Ensaimada v3

I love making ensaimadas—I'm always searching for recipes and trying new things. This one takes a lot of time, but if you can plan ahead, it's definitely worth it.
Ensaimada v3
I love making ensaimadas—I'm always searching for recipes and trying new things. This one takes a lot of time, but if you can plan ahead, it's definitely worth it.
Steps
- 1
The night before, make the starter. The * is because it's hard to measure such a small amount of yeast. What I did was weigh out the total amount (3 grams) and use a little less than half.
- 2
Mix everything together until you have a smooth dough—start with a spoon, then use your hands. Cover with plastic wrap and let it ferment overnight.
- 3
Since it's winter, I left it at room temperature in the kitchen instead of the fridge.
- 4
The next day, put all the dough ingredients into the bowl of a stand mixer fitted with the dough hook.
- 5
Knead until the dough reaches the windowpane stage. This means you can stretch a piece of dough between your fingers until it's almost transparent without tearing.
- 6
This process takes a while. I alternated kneading and letting the dough rest for about 1 1/2 hours, with 10-15 minute breaks. But really, let the dough tell you when it's ready.
- 7
Once the dough is ready, shape it into a ball and place it in a greased bowl.
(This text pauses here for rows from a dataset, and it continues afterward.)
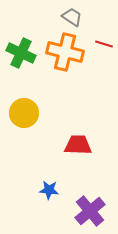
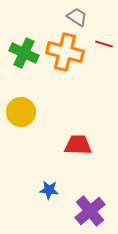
gray trapezoid: moved 5 px right
green cross: moved 3 px right
yellow circle: moved 3 px left, 1 px up
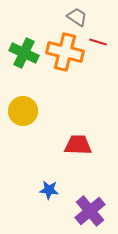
red line: moved 6 px left, 2 px up
yellow circle: moved 2 px right, 1 px up
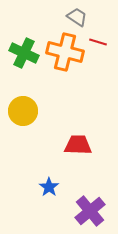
blue star: moved 3 px up; rotated 30 degrees clockwise
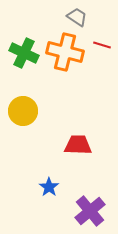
red line: moved 4 px right, 3 px down
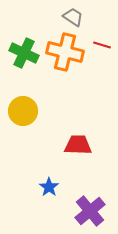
gray trapezoid: moved 4 px left
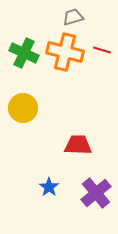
gray trapezoid: rotated 50 degrees counterclockwise
red line: moved 5 px down
yellow circle: moved 3 px up
purple cross: moved 6 px right, 18 px up
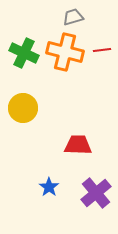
red line: rotated 24 degrees counterclockwise
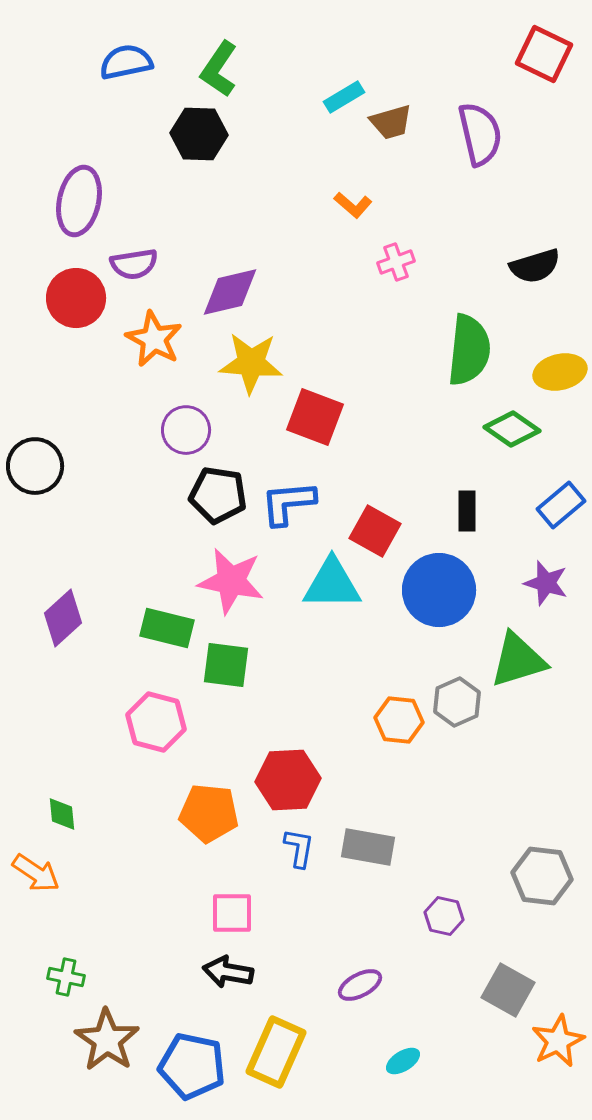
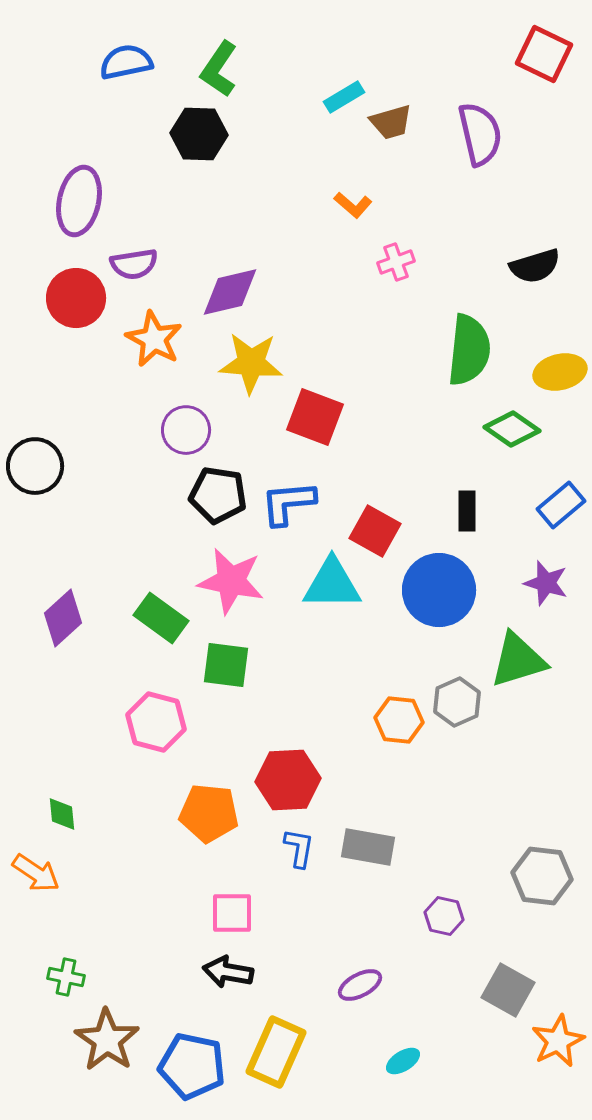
green rectangle at (167, 628): moved 6 px left, 10 px up; rotated 22 degrees clockwise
Cover with plastic wrap and let it rise for about 6 hours. For example, I finished kneading at 11 a.m. and let it rise until 5 p.m.
- 8
At this point, divide the dough in half to make two ensaimadas.
- 9
For each one, roll the dough into a long strip about 12 inches by 2 1/2 inches wide (30 cm by 6-7 cm) and spread with lard.
- 10
Now, gently stretch the dough by lifting it from underneath with both hands and pulling outward as much as possible, little by little, until it's very thin—almost transparent—without tearing.
- 11
Spread plenty of lard all over the surface. If you want to fill it with 'cabello de ángel' (angel hair pumpkin jam), add a strip along the bottom edge now.
- 12
Roll the dough up into a cylinder without pressing, making as many turns as possible.
- 13
Let the rolled dough rest again so you can stretch it further—about 3 hours.
- 14
After resting, gently stretch the cylinder with both hands.
- 15
Shape it into the classic spiral on a sheet of parchment paper, leaving about 1/2 inch (1.5 cm) of space between the coils. Tuck the end slightly underneath.
- 16
Place the tray (you'll need two trays, one for each ensaimada) in the turned-off oven and let it rise slowly.
- 17
Ideally, let it rise until the spaces in the spiral have mostly closed up. Mine took 24 hours. Yes, 24!
- 18
After about 23 hours, take the trays out of the oven and preheat to 350°F (180°C).
- 19
Bake one tray at a time until lightly golden but not too dark, so it doesn't dry out—about 20-25 minutes.
- 20
I like to dust them with powdered sugar while they're still warm so it sticks a bit, then dust again before serving.
- 21
As always, you can eat them as is or fill them with whatever you like. I love them with whipped cream.